VISITOU-ME, UM DIA, A
MORTE
MILTON MACIEL
Visitou-me, um dia, a Morte. Foi quinta passada.
Manifestou-se de repente e percebi que tinha chegado a minha
hora.
A Morte não é a magra, nem velha, nem feia, com foice na mão.
Bobagem.
Também não é o rapaz bonito do filme do Brad Pitt.
A Morte é só a Morte. Não é ninguém, uma pessoa. É impessoal
É uma ...Coisa. Ah, e invisível, por sinal.
Você não vê, mas sabe que é ela, que ela chegou. E pra levar
você!
Confesso que reagi mal. Também, me pegou assim de surpresa...
Devia ter sido mais delicado, menos grosso. Fui mal-educado.
Muito.
Na hora fiquei irritado. Mais, fiquei furioso!
“Ora, vá encher o saco
de outro. Tenho mais o que fazer do que morrer agora.”
A resposta não se faz ouvir, ela entra em sua mente, gritada
em silêncio:
“Inegociável. Não há
opção. Sem saída. Hora é hora.”
Xinguei. Palavrão que não escrevo aqui. Saiu!... Completei:
“Tou muito ocupado.
Escrevendo um poema erótico. Você sabe lá o que é isso?”
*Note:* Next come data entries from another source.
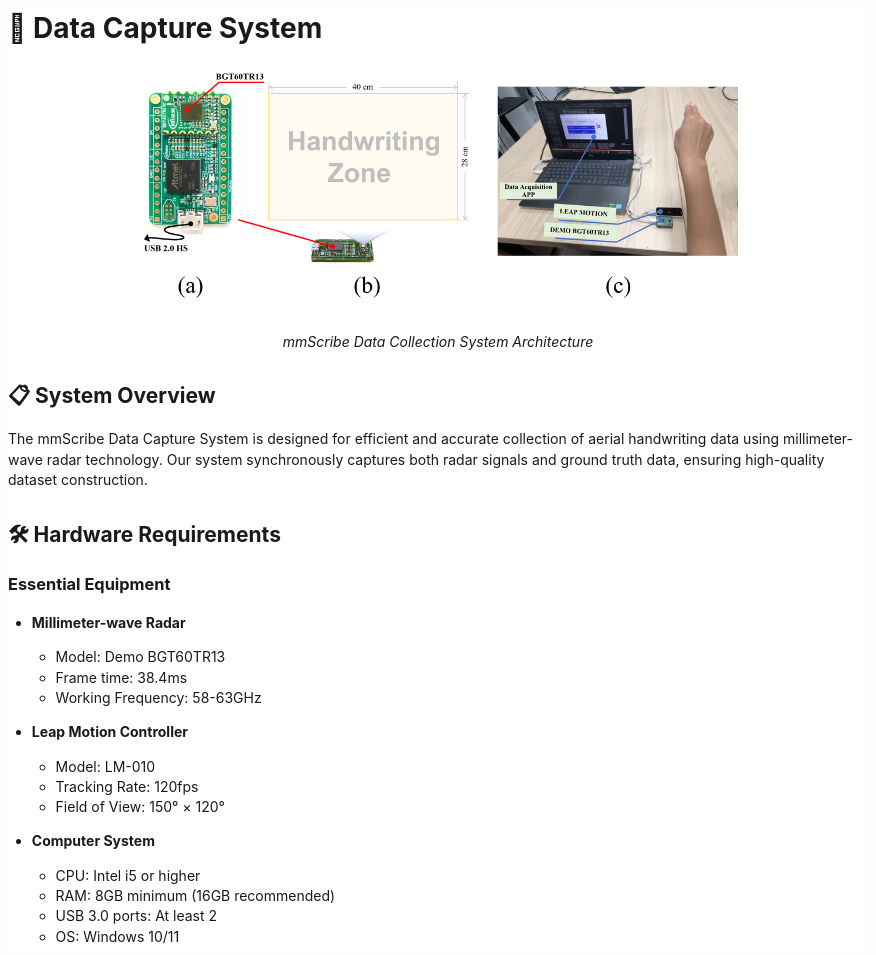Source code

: # 🎯 Data Capture System

<div align="center">
  <img src="../res/fig7.png" alt="Data Collection System" width="600"/>
  <p><em>mmScribe Data Collection System Architecture</em></p>
</div>

## 📋 System Overview

The mmScribe Data Capture System is designed for efficient and accurate collection of aerial handwriting data using millimeter-wave radar technology. Our system synchronously captures both radar signals and ground truth data, ensuring high-quality dataset construction.

## 🛠️ Hardware Requirements

### Essential Equipment
- **Millimeter-wave Radar**
  - Model: Demo BGT60TR13 
  - Frame time: 38.4ms
  - Working Frequency: 58-63GHz

- **Leap Motion Controller**
  - Model: LM-010
  - Tracking Rate: 120fps
  - Field of View: 150° × 120°

- **Computer System**
  - CPU: Intel i5 or higher
  - RAM: 8GB minimum (16GB recommended)
  - USB 3.0 ports: At least 2
  - OS: Windows 10/11
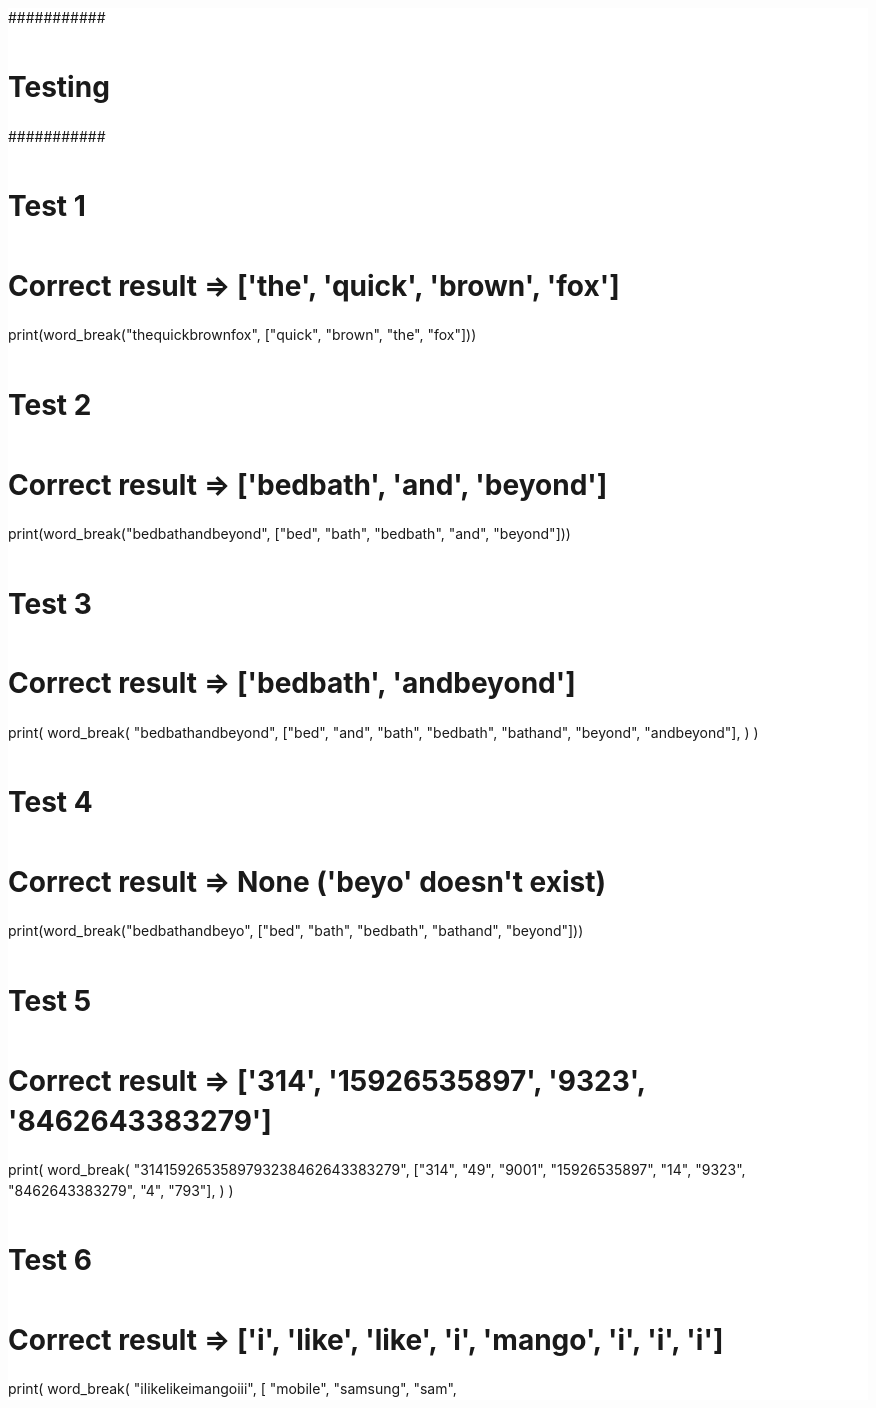 ###########
# Testing #
###########

# Test 1
# Correct result => ['the', 'quick', 'brown', 'fox']
print(word_break("thequickbrownfox", ["quick", "brown", "the", "fox"]))

# Test 2
# Correct result => ['bedbath', 'and', 'beyond']
print(word_break("bedbathandbeyond", ["bed", "bath", "bedbath", "and", "beyond"]))

# Test 3
# Correct result => ['bedbath', 'andbeyond']
print(
    word_break(
        "bedbathandbeyond",
        ["bed", "and", "bath", "bedbath", "bathand", "beyond", "andbeyond"],
    )
)

# Test 4
# Correct result => None ('beyo' doesn't exist)
print(word_break("bedbathandbeyo", ["bed", "bath", "bedbath", "bathand", "beyond"]))

# Test 5
# Correct result => ['314', '15926535897', '9323', '8462643383279']
print(
    word_break(
        "3141592653589793238462643383279",
        ["314", "49", "9001", "15926535897", "14", "9323", "8462643383279", "4", "793"],
    )
)

# Test 6
# Correct result => ['i', 'like', 'like', 'i', 'mango', 'i', 'i', 'i']
print(
    word_break(
        "ilikelikeimangoiii",
        [
            "mobile",
            "samsung",
            "sam",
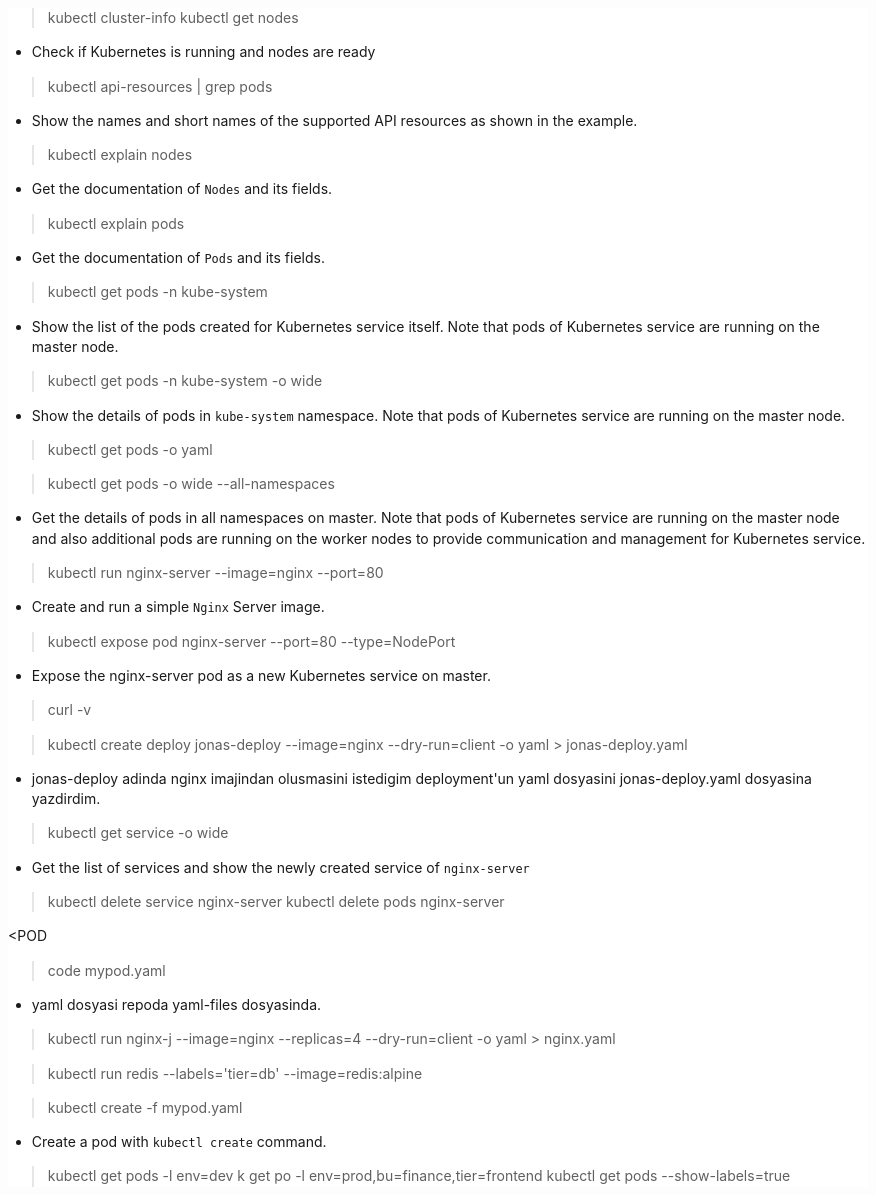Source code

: > kubectl cluster-info
> kubectl get nodes
- Check if Kubernetes is running and nodes are ready

> kubectl api-resources | grep pods
- Show the names and short names of the supported API resources as shown in the example.

> kubectl explain nodes
- Get the documentation of `Nodes` and its fields.

> kubectl explain pods
- Get the documentation of `Pods` and its fields.

> kubectl get pods -n kube-system      
- Show the list of the pods created for Kubernetes service itself. Note that pods of Kubernetes service are running on the master node.

> kubectl get pods -n kube-system -o wide   
- Show the details of pods in `kube-system` namespace. Note that pods of Kubernetes service are running on the master node.

> kubectl get pods <pods-name> -o yaml 

> kubectl get pods -o wide --all-namespaces    
- Get the details of pods in all namespaces on master. Note that pods of Kubernetes service are running on the master node and also additional pods are running on the worker nodes to provide communication and management for Kubernetes service.

> kubectl run nginx-server --image=nginx  --port=80  
- Create and run a simple `Nginx` Server image.

> kubectl expose pod nginx-server --port=80 --type=NodePort 
- Expose the nginx-server pod as a new Kubernetes service on master.

> curl -v <node-port-ip>

> kubectl create deploy jonas-deploy --image=nginx --dry-run=client -o yaml > jonas-deploy.yaml
- jonas-deploy adinda nginx imajindan olusmasini istedigim deployment'un yaml dosyasini jonas-deploy.yaml dosyasina yazdirdim.

> kubectl get service -o wide 
- Get the list of services and show the newly created service of `nginx-server`

> kubectl delete service nginx-server
> kubectl delete pods nginx-server

<POD 

> code mypod.yaml
- yaml dosyasi repoda yaml-files dosyasinda.

> kubectl run nginx-j --image=nginx --replicas=4 --dry-run=client -o yaml > nginx.yaml

> kubectl run redis --labels='tier=db' --image=redis:alpine

> kubectl create -f mypod.yaml 
- Create a pod with `kubectl create` command.

> kubectl get pods -l env=dev
> k get po -l env=prod,bu=finance,tier=frontend
> kubectl get pods --show-labels=true
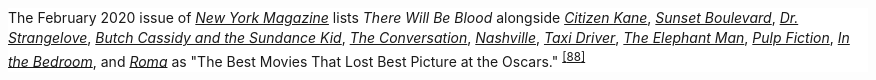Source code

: The February 2020 issue of *[New York Magazine](https://en.m.wikipedia.org/wiki/New_York_Magazine "New York Magazine")* lists *There Will Be Blood* alongside *[Citizen Kane](https://en.m.wikipedia.org/wiki/Citizen_Kane "Citizen Kane")*, *[Sunset Boulevard](https://en.m.wikipedia.org/wiki/Sunset_Boulevard_\(film\) "Sunset Boulevard (film)")*, *[Dr. Strangelove](https://en.m.wikipedia.org/wiki/Dr._Strangelove "Dr. Strangelove")*, *[Butch Cassidy and the Sundance Kid](https://en.m.wikipedia.org/wiki/Butch_Cassidy_and_the_Sundance_Kid "Butch Cassidy and the Sundance Kid")*, *[The Conversation](https://en.m.wikipedia.org/wiki/The_Conversation "The Conversation")*, *[Nashville](https://en.m.wikipedia.org/wiki/Nashville_\(film\) "Nashville (film)")*, *[Taxi Driver](https://en.m.wikipedia.org/wiki/Taxi_Driver "Taxi Driver")*, *[The Elephant Man](https://en.m.wikipedia.org/wiki/The_Elephant_Man_\(1980_film\) "The Elephant Man (1980 film)")*, *[Pulp Fiction](https://en.m.wikipedia.org/wiki/Pulp_Fiction "Pulp Fiction")*, *[In the Bedroom](https://en.m.wikipedia.org/wiki/In_the_Bedroom "In the Bedroom")*, and *[Roma](https://en.m.wikipedia.org/wiki/Roma_\(2018_film\) "Roma (2018 film)")* as "The Best Movies That Lost Best Picture at the Oscars." <sup><a href="https://en.m.wikipedia.org/wiki/#cite_note-The_Best_Movies_That_Lost_Best_Picture_at_the_Oscars-89"><span>[</span>88<span>]</span></a></sup>
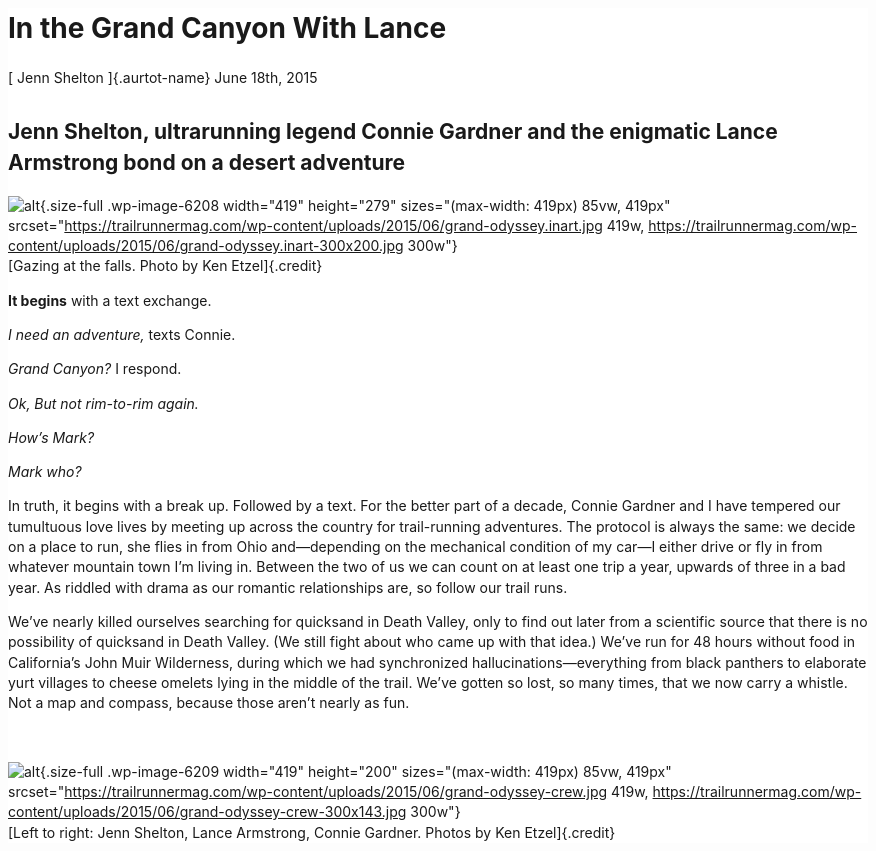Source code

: In the Grand Canyon With Lance 
==============================

[ Jenn Shelton ]{.aurtot-name} June 18th, 2015

Jenn Shelton, ultrarunning legend Connie Gardner and the enigmatic Lance Armstrong bond on a desert adventure
-------------------------------------------------------------------------------------------------------------

![alt](https://trailrunnermag.com/wp-content/uploads/2015/06/grand-odyssey.inart.jpg?x39187){.size-full
.wp-image-6208 width="419" height="279"
sizes="(max-width: 419px) 85vw, 419px"
srcset="https://trailrunnermag.com/wp-content/uploads/2015/06/grand-odyssey.inart.jpg 419w, https://trailrunnermag.com/wp-content/uploads/2015/06/grand-odyssey.inart-300x200.jpg 300w"}\
[Gazing at the falls. Photo by Ken Etzel]{.credit}

**It begins** with a text exchange.

*I need an adventure,* texts Connie.

*Grand Canyon?* I respond.

*Ok, But not rim-to-rim again.*

*How’s Mark?*

*Mark who?*

In truth, it begins with a break up. Followed by a text. For the better
part of a decade, Connie Gardner and I have tempered our tumultuous love
lives by meeting up across the country for trail-running adventures. The
protocol is always the same: we decide on a place to run, she flies in
from Ohio and—depending on the mechanical condition of my car—I either
drive or fly in from whatever mountain town I’m living in. Between the
two of us we can count on at least one trip a year, upwards of three in
a bad year. As riddled with drama as our romantic relationships are, so
follow our trail runs.

We’ve nearly killed ourselves searching for quicksand in Death Valley,
only to find out later from a scientific source that there is no
possibility of quicksand in Death Valley. (We still fight about who came
up with that idea.) We’ve run for 48 hours without food in California’s
John Muir Wilderness, during which we had synchronized
hallucinations—everything from black panthers to elaborate yurt villages
to cheese omelets lying in the middle of the trail. We’ve gotten so
lost, so many times, that we now carry a whistle. Not a map and compass,
because those aren’t nearly as fun.

 

![alt](https://trailrunnermag.com/wp-content/uploads/2015/06/grand-odyssey-crew.jpg?x39187){.size-full
.wp-image-6209 width="419" height="200"
sizes="(max-width: 419px) 85vw, 419px"
srcset="https://trailrunnermag.com/wp-content/uploads/2015/06/grand-odyssey-crew.jpg 419w, https://trailrunnermag.com/wp-content/uploads/2015/06/grand-odyssey-crew-300x143.jpg 300w"}\
[Left to right: Jenn Shelton, Lance Armstrong, Connie Gardner. Photos by
Ken Etzel]{.credit}
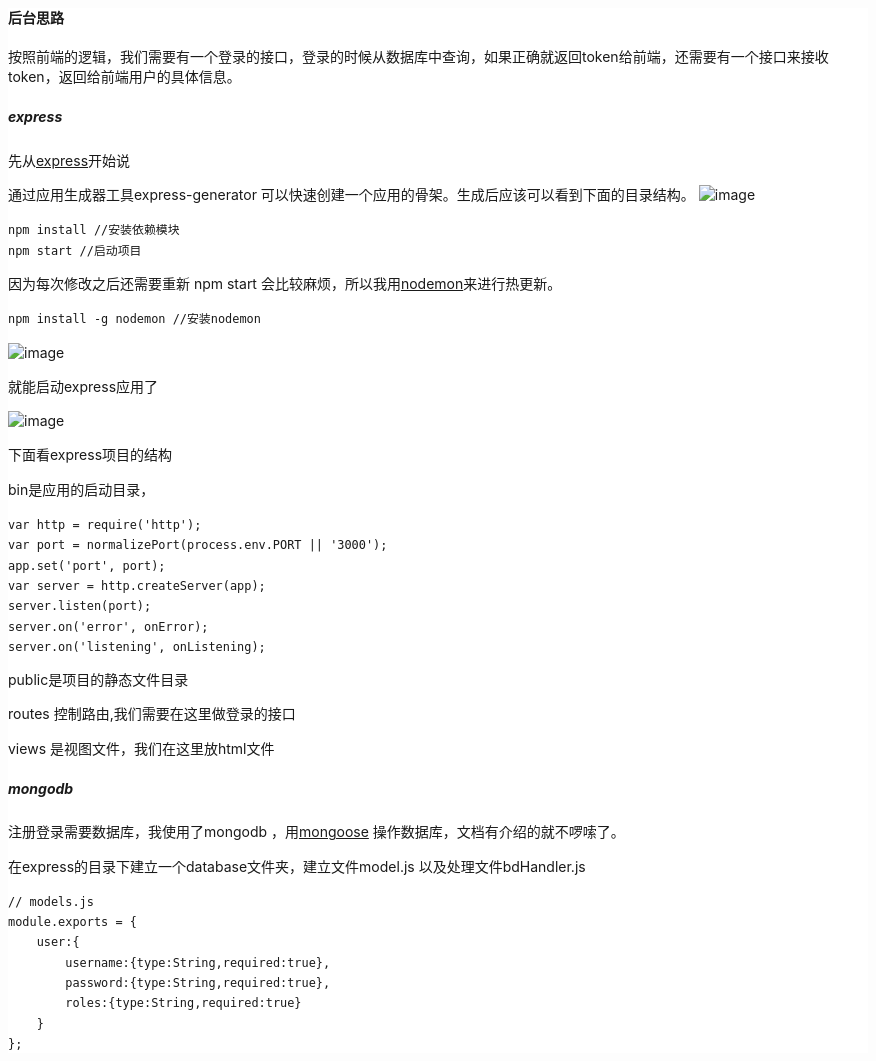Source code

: 


#### 后台思路

按照前端的逻辑，我们需要有一个登录的接口，登录的时候从数据库中查询，如果正确就返回token给前端，还需要有一个接口来接收token，返回给前端用户的具体信息。

##### express
先从[express](http://www.expressjs.com.cn/)开始说

通过应用生成器工具express-generator 可以快速创建一个应用的骨架。生成后应该可以看到下面的目录结构。
![image](/images/vue-express-mongodb-admin-system/5.png)

    npm install //安装依赖模块
    npm start //启动项目




因为每次修改之后还需要重新 npm start 会比较麻烦，所以我用[nodemon](https://www.npmjs.com/package/nodemon)来进行热更新。

    npm install -g nodemon //安装nodemon
    
    
    
![image](/images/vue-express-mongodb-admin-system/6.png)

就能启动express应用了

![image](/images/vue-express-mongodb-admin-system/7.png)

下面看express项目的结构

bin是应用的启动目录，

    var http = require('http');
    var port = normalizePort(process.env.PORT || '3000');
    app.set('port', port);
    var server = http.createServer(app);
    server.listen(port);
    server.on('error', onError);
    server.on('listening', onListening);

public是项目的静态文件目录

routes 控制路由,我们需要在这里做登录的接口

views 是视图文件，我们在这里放html文件


##### mongodb

注册登录需要数据库，我使用了mongodb ，用[mongoose](https://github.com/Automattic/mongoose)
操作数据库，文档有介绍的就不啰嗦了。

在express的目录下建立一个database文件夹，建立文件model.js 以及处理文件bdHandler.js
    
    // models.js
    module.exports = { 
        user:{ 
            username:{type:String,required:true},
            password:{type:String,required:true},
            roles:{type:String,required:true}
        }
    };
    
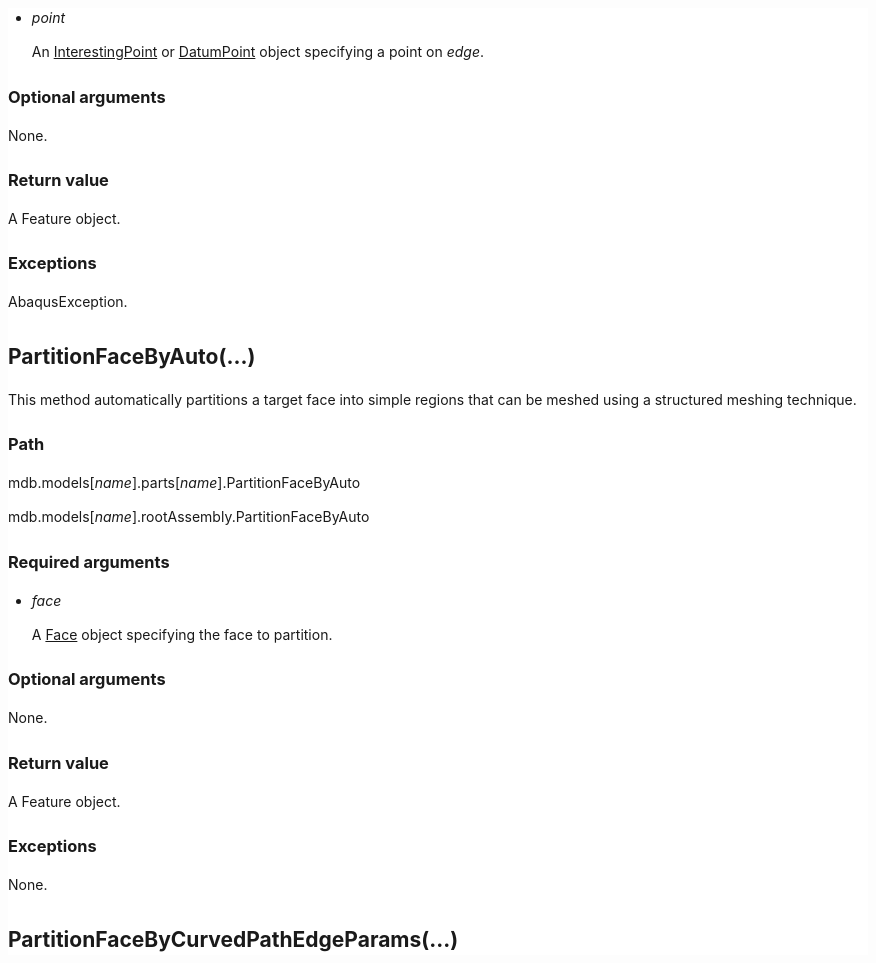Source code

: - *point*

  An [InterestingPoint](https://help.3ds.com/2022/english/DSSIMULIA_Established/SIMACAEKERRefMap/simaker-c-interestingpointpyc.htm?ContextScope=all) or [DatumPoint](https://help.3ds.com/2022/english/DSSIMULIA_Established/SIMACAEKERRefMap/simaker-c-datumpointpyc.htm?ContextScope=all) object specifying a point on *edge*.

### Optional arguments

None.

### Return value

A Feature object.

### Exceptions

AbaqusException.



## PartitionFaceByAuto(...)



This method automatically partitions a target face into simple regions that can be meshed using a structured meshing technique.



### Path

mdb.models[*name*].parts[*name*].PartitionFaceByAuto

mdb.models[*name*].rootAssembly.PartitionFaceByAuto

### Required arguments

- *face*

  A [Face](https://help.3ds.com/2022/english/DSSIMULIA_Established/SIMACAEKERRefMap/simaker-c-facepyc.htm?ContextScope=all) object specifying the face to partition.

### Optional arguments

None.

### Return value

A Feature object.

### Exceptions

None.



## PartitionFaceByCurvedPathEdgeParams(...)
Claro que a Coisa não sabia. Nunca teve Tesão em sua vida de
Morte. Estranhou.
“Termine”,
concedeu.
Terminei. Não ficou grande coisa, detesto escrever sob
pressão. E falei:
“Ainda tenho que pagar
estas duas contas – peguei os boletos e fui saindo – Você não vai querer que eu morra devendo estas merrecas, vai?”
Passei pelo meio da Morte. Senti que passava. “É agora que a filha da puta me pega!”
Não pegou. Não sei o que aconteceu. Acho que não esperava
por isso, sei lá.
Fui à lotérica e paguei os boletos. Aí pensei na coitada da
minha mulher.
Ia ter que encarar despesas de funeral, cerveja e salgados pra
velório.
E uma roupinha preta, como é o costume da família caretona
dela. Não ia ter grana.
Achei que devia pegar todo o resto do dinheiro que sobrou das
contas e... jogar.
É, já que estava na lotérica... Vai que dava um terno, uma quadra,
já ajudava a coitada.
Quando saí da lotérica, senti que passei pela Coisa de novo.
Ela estava ali na porta.
‘É agora! Tomara que
não doa...”
Mas percebi que a Coisa fez uma espécie de rodopio, deixou
um vento e... sumiu!
Fiquei o resto da semana esperando por ela. Sei lá o que
aconteceu. A Morte é esquisita!
Só sei que agora acabei de assinar todos os papéis aqui na
Caixa Econômica.
No sábado passado a Mega Sena saiu inteirinha pra mim! Minha
ex-futura-viúva está ali chorando de orelha a orelha, nos braços da gerente.
Rindo de contente é claro, uma grana desse tamanho! E chorando...
bem, vai ver se deu conta que podia ter ficado com tudo só pra ela, se a Coisa
tivesse cumprido direito o seu dever de ofício e ela fosse agora só mais uma
viúva rica.
Ah, mas não vou ficar pensando essas coisas. Tá de bom
tamanho assim. Só não posso esquecer de agradecer e de pedir desculpas quando a
Morte voltar. Porque tá na cara que foi ela que me deu os números na lotérica. Na
hora eu tive certeza. Não deu outra. A Morte é mesmo muito doida!